Exceptionnelle performance

Cap au pire de Samuel Beckett. Mise en scène de Jacques Osinski. Théâtre des Halles, jusqu'au 29 juillet à 22 heures. Tél. : 04 32 76 24 51.

Écrit en 1982, quelques années avant le décès de son auteur survenu en 1989, Cap au pire de Samuel Beckett est une œuvre parfaitement inclassable, ni pièce de théâtre, ni roman, ni nouvelle, ni… rien (?). Un texte, comme Beckett en écrivit sur la fin de sa vie après qu'il eut passé son temps à dynamiter le langage, pour en arriver à sa quasi extinction. Un texte qui s'enfonce allègrement, avec une « mauvaise » joie dans la forêt des mots. Cap au pire donc, toujours plus avant dans le pire justement, de plus en plus mal. Mais il ne faut pas croire, c'est écrit comme une rigoureuse partition avec notamment des temps de silence plus ou moins longs, des blancs plus ou moins grands dans l'édition papier. Que faire dès lors pour le metteur en scène et son interprète qui se lancent dans l'improbable aventure de porter une telle chose sur la scène – quelle idée ! – ? Réponse aussi discrète (elle ne se montre pas, mais est d'une présence forte) qu'audacieuse de la part de Jacques Osinski qui s'y est collé avec d'autant plus d'allant qu'il retrouvait pour l'occasion l'interprète d'un de ses premiers spectacle, La Faim de Knut Hamsun, présenté en 1995, notamment au Théâtre de la Cité internationale alors dirigé par Nicole Gautier.
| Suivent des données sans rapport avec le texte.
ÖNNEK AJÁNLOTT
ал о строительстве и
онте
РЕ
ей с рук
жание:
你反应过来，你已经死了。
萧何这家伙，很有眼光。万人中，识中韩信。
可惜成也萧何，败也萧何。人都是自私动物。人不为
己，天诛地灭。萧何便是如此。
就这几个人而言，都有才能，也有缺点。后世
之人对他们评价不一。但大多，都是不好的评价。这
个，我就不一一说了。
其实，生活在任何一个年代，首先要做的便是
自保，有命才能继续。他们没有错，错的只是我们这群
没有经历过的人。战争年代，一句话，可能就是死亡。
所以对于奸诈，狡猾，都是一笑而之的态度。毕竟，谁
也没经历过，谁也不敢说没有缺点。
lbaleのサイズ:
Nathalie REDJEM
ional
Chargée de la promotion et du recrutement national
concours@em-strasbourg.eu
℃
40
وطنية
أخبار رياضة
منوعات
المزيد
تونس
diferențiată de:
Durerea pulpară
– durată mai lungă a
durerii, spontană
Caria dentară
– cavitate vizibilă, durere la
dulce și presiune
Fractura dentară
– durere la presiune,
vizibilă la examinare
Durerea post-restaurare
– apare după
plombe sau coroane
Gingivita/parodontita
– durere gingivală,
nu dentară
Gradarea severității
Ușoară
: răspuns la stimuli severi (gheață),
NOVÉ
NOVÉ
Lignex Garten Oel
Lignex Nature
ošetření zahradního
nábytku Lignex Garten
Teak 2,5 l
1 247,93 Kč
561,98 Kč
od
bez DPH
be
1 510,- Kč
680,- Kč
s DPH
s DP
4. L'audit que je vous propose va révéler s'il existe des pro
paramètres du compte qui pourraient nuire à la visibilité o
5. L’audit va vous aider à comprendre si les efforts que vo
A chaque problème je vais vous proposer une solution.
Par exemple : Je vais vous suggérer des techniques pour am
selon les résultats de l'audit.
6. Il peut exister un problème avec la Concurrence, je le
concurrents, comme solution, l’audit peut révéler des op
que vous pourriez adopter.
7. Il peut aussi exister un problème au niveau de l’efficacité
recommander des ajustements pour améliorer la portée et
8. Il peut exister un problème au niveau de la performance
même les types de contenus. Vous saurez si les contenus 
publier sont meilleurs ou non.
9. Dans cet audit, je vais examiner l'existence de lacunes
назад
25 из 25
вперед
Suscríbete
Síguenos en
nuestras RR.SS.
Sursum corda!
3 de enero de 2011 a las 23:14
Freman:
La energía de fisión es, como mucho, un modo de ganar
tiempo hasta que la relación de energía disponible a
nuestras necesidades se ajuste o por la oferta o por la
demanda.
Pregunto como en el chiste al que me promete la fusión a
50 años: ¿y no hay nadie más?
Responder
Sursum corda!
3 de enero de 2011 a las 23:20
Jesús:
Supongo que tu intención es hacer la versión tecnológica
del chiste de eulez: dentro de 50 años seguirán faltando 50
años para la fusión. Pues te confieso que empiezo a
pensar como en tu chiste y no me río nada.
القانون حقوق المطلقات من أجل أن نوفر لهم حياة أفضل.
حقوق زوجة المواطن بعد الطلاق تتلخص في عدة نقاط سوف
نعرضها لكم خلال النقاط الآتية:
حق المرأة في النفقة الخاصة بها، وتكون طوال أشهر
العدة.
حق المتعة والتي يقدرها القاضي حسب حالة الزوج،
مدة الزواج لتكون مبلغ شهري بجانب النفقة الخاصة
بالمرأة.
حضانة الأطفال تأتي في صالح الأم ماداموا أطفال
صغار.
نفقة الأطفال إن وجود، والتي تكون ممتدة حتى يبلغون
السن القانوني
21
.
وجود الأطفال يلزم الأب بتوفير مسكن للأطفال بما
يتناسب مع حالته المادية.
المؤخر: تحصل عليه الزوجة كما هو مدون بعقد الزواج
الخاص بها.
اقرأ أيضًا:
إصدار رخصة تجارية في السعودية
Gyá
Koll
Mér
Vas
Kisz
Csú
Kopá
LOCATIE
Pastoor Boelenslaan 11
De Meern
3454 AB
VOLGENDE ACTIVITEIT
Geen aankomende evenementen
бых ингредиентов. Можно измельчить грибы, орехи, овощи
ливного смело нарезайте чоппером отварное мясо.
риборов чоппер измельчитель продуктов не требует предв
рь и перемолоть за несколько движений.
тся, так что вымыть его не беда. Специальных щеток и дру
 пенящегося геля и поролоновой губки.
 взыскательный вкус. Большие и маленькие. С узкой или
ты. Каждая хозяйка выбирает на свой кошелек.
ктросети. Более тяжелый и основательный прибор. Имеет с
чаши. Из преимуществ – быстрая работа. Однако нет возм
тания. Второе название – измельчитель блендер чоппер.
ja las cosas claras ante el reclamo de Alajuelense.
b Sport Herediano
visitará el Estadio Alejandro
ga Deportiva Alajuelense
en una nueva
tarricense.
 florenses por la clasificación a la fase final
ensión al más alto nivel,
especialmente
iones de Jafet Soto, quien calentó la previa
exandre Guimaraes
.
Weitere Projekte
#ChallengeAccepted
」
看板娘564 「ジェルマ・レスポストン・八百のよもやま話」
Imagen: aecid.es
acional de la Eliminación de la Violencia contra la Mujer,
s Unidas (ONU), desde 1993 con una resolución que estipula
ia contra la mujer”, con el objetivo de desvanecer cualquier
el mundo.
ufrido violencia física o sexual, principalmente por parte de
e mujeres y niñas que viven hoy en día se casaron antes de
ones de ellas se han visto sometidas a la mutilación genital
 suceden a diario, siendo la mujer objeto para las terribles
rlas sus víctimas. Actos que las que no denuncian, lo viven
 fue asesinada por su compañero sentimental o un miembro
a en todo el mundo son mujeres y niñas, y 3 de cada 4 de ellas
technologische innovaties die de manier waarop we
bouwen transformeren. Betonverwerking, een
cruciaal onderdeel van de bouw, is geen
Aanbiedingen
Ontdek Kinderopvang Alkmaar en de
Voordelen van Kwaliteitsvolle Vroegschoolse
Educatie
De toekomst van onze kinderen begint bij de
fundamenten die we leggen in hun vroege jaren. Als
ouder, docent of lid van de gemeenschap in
L'interprète c'est le très singulier Denis Lavant, simplement extraordinaire dans sa prestation, une gageure inouïe. Planté là devant nous, immobile une heure et demie durant à faire résonner avec une rare intensité les mots de Beckett. Une performance d'athlète, managé avec doigté par son entraîneur, Jacques Osinski. Beckett aurait sans doute apprécié.